You are viewing a plain text version of this content. The canonical link for it is here.

Posted to user@nutch.apache.org by winz <cw...@yahoo.com> on 2009/10/10 14:20:31 UTC

Re: How to ignore search results that don't have related keywords in main body?

Venkateshprasanna wrote:
> 
> Hi,
> 
> You can very well think of doing that if you know that you would crawl and
> index only a selected set of web pages, which follow the same design.
> Otherwise, it would turn out to be a never ending process - i.e., finding
> out the sections, frames, divs, spans, css classes and the likes - from
> each of the web pages.

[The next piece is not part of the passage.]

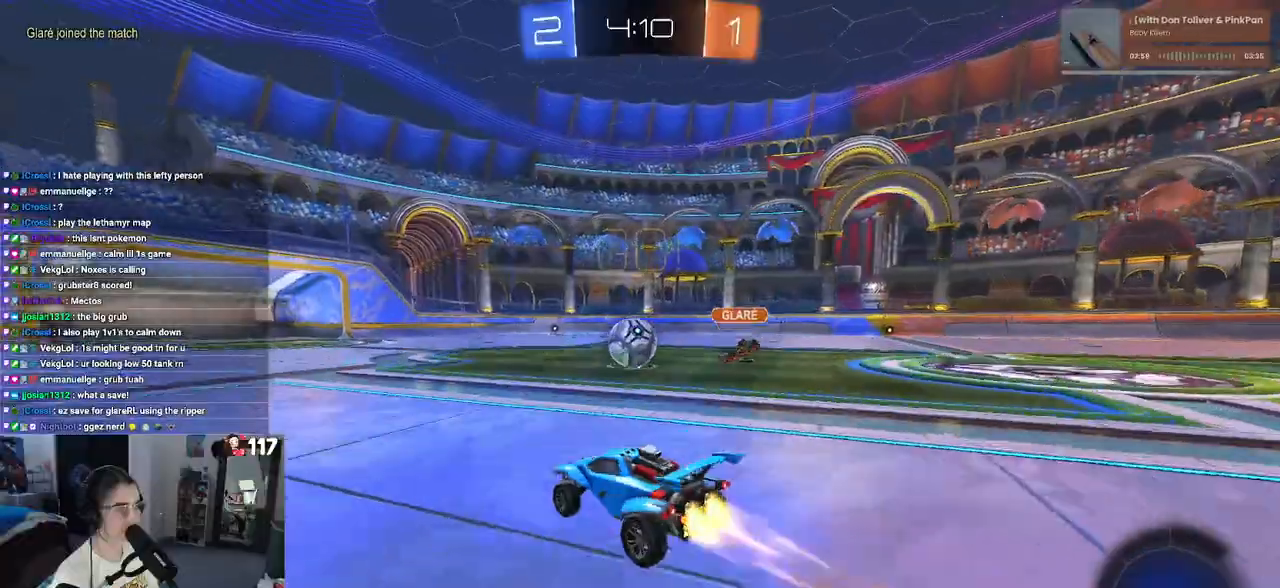
{"buttons": ["SQUARE", "R2"], "left_stick": "down-left", "right_stick": "center", "events": [[33, "CROSS", "down"], [67, "SQUARE", "down"], [100, "left_stick", "down"], [133, "CROSS", "up"], [333, "left_stick", "down-left"], [417, "R1", "up"]]}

Scalability would obviously be an issue.
> 

Hi,
Could I please know how we can ignore template items like header, footer and
menu/navigations while crawling and indexing pages which follow the same
design??
I'm using a content management system called Infoglue to develop my website.
A standard template is applied for all the pages on the website.

The search results from Nutch shows content from menu/navigation bar
multiple times.
I need to get rid of menu/navigation content from the search result.

Please guide regarding this.

Thanks,
Vinay

-- 
View this message in context: http://www.nabble.com/How-to-ignore-search-results-that-don%27t-have-related-keywords-in-main-body--tp22654668p25833636.html
Sent from the Nutch - User mailing list archive at Nabble.com.

RE: How to ignore search results that don't have related keywords in main body?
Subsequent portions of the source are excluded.